:: Data for processing ::

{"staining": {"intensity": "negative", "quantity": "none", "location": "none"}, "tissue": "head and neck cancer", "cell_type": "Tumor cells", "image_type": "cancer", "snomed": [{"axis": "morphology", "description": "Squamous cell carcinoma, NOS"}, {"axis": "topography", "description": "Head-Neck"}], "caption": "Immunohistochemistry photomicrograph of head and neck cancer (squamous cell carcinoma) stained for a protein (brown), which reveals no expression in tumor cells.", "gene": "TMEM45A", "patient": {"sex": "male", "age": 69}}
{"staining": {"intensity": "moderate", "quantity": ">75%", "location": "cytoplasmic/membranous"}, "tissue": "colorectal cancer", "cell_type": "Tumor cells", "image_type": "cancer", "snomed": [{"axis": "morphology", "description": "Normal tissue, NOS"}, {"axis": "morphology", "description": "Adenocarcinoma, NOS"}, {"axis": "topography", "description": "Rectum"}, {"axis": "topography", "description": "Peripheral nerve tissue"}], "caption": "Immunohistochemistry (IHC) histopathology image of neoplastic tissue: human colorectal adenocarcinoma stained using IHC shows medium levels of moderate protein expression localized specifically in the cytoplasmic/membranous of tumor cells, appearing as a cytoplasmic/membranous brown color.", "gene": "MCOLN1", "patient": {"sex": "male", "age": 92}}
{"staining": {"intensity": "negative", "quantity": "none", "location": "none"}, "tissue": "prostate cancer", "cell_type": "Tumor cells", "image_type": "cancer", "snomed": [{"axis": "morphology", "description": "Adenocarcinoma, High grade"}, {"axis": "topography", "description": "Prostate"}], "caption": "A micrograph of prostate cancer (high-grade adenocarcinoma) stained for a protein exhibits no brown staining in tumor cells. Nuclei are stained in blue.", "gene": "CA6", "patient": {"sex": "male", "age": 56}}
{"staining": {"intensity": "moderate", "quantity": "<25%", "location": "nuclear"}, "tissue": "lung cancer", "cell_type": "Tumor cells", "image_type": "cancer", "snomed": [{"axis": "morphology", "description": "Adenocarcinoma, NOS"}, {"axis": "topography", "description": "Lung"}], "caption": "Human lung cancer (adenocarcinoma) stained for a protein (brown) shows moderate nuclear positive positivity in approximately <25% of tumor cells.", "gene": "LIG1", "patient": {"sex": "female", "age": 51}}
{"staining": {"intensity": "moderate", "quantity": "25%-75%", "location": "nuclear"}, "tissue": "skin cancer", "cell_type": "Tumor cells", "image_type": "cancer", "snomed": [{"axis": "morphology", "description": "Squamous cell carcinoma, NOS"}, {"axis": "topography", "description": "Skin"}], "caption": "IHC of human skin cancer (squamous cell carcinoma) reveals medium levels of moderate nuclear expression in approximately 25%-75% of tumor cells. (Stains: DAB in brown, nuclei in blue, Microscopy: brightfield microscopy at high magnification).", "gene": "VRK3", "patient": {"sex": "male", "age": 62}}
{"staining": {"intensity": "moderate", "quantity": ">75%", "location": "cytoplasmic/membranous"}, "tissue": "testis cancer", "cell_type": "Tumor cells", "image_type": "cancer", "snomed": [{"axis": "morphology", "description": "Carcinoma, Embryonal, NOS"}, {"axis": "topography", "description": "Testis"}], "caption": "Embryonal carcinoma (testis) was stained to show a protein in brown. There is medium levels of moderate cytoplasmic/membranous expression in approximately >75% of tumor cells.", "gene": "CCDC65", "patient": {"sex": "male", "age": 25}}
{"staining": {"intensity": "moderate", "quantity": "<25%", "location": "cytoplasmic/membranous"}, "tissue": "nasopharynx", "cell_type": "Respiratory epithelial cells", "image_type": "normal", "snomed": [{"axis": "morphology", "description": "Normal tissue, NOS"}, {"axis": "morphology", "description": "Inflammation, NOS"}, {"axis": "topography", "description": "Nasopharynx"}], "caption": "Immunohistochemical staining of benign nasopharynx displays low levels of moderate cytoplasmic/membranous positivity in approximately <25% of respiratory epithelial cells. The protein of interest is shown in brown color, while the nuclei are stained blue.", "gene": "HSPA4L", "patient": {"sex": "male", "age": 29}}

:::

◆ Your instructions ◆
Nothing in the listing above may be altered; transcribe all of it.

◆ Response ◆
{"staining": {"intensity": "negative", "quantity": "none", "location": "none"}, "tissue": "head and neck cancer", "cell_type": "Tumor cells", "image_type": "cancer", "snomed": [{"axis": "morphology", "description": "Squamous cell carcinoma, NOS"}, {"axis": "topography", "description": "Head-Neck"}], "caption": "Immunohistochemistry photomicrograph of head and neck cancer (squamous cell carcinoma) stained for a protein (brown), which reveals no expression in tumor cells.", "gene": "TMEM45A", "patient": {"sex": "male", "age": 69}}
{"staining": {"intensity": "moderate", "quantity": ">75%", "location": "cytoplasmic/membranous"}, "tissue": "colorectal cancer", "cell_type": "Tumor cells", "image_type": "cancer", "snomed": [{"axis": "morphology", "description": "Normal tissue, NOS"}, {"axis": "morphology", "description": "Adenocarcinoma, NOS"}, {"axis": "topography", "description": "Rectum"}, {"axis": "topography", "description": "Peripheral nerve tissue"}], "caption": "Immunohistochemistry (IHC) histopathology image of neoplastic tissue: human colorectal adenocarcinoma stained using IHC shows medium levels of moderate protein expression localized specifically in the cytoplasmic/membranous of tumor cells, appearing as a cytoplasmic/membranous brown color.", "gene": "MCOLN1", "patient": {"sex": "male", "age": 92}}
{"staining": {"intensity": "negative", "quantity": "none", "location": "none"}, "tissue": "prostate cancer", "cell_type": "Tumor cells", "image_type": "cancer", "snomed": [{"axis": "morphology", "description": "Adenocarcinoma, High grade"}, {"axis": "topography", "description": "Prostate"}], "caption": "A micrograph of prostate cancer (high-grade adenocarcinoma) stained for a protein exhibits no brown staining in tumor cells. Nuclei are stained in blue.", "gene": "CA6", "patient": {"sex": "male", "age": 56}}
{"staining": {"intensity": "moderate", "quantity": "<25%", "location": "nuclear"}, "tissue": "lung cancer", "cell_type": "Tumor cells", "image_type": "cancer", "snomed": [{"axis": "morphology", "description": "Adenocarcinoma, NOS"}, {"axis": "topography", "description": "Lung"}], "caption": "Human lung cancer (adenocarcinoma) stained for a protein (brown) shows moderate nuclear positive positivity in approximately <25% of tumor cells.", "gene": "LIG1", "patient": {"sex": "female", "age": 51}}
{"staining": {"intensity": "moderate", "quantity": "25%-75%", "location": "nuclear"}, "tissue": "skin cancer", "cell_type": "Tumor cells", "image_type": "cancer", "snomed": [{"axis": "morphology", "description": "Squamous cell carcinoma, NOS"}, {"axis": "topography", "description": "Skin"}], "caption": "IHC of human skin cancer (squamous cell carcinoma) reveals medium levels of moderate nuclear expression in approximately 25%-75% of tumor cells. (Stains: DAB in brown, nuclei in blue, Microscopy: brightfield microscopy at high magnification).", "gene": "VRK3", "patient": {"sex": "male", "age": 62}}
{"staining": {"intensity": "moderate", "quantity": ">75%", "location": "cytoplasmic/membranous"}, "tissue": "testis cancer", "cell_type": "Tumor cells", "image_type": "cancer", "snomed": [{"axis": "morphology", "description": "Carcinoma, Embryonal, NOS"}, {"axis": "topography", "description": "Testis"}], "caption": "Embryonal carcinoma (testis) was stained to show a protein in brown. There is medium levels of moderate cytoplasmic/membranous expression in approximately >75% of tumor cells.", "gene": "CCDC65", "patient": {"sex": "male", "age": 25}}
{"staining": {"intensity": "moderate", "quantity": "<25%", "location": "cytoplasmic/membranous"}, "tissue": "nasopharynx", "cell_type": "Respiratory epithelial cells", "image_type": "normal", "snomed": [{"axis": "morphology", "description": "Normal tissue, NOS"}, {"axis": "morphology", "description": "Inflammation, NOS"}, {"axis": "topography", "description": "Nasopharynx"}], "caption": "Immunohistochemical staining of benign nasopharynx displays low levels of moderate cytoplasmic/membranous positivity in approximately <25% of respiratory epithelial cells. The protein of interest is shown in brown color, while the nuclei are stained blue.", "gene": "HSPA4L", "patient": {"sex": "male", "age": 29}}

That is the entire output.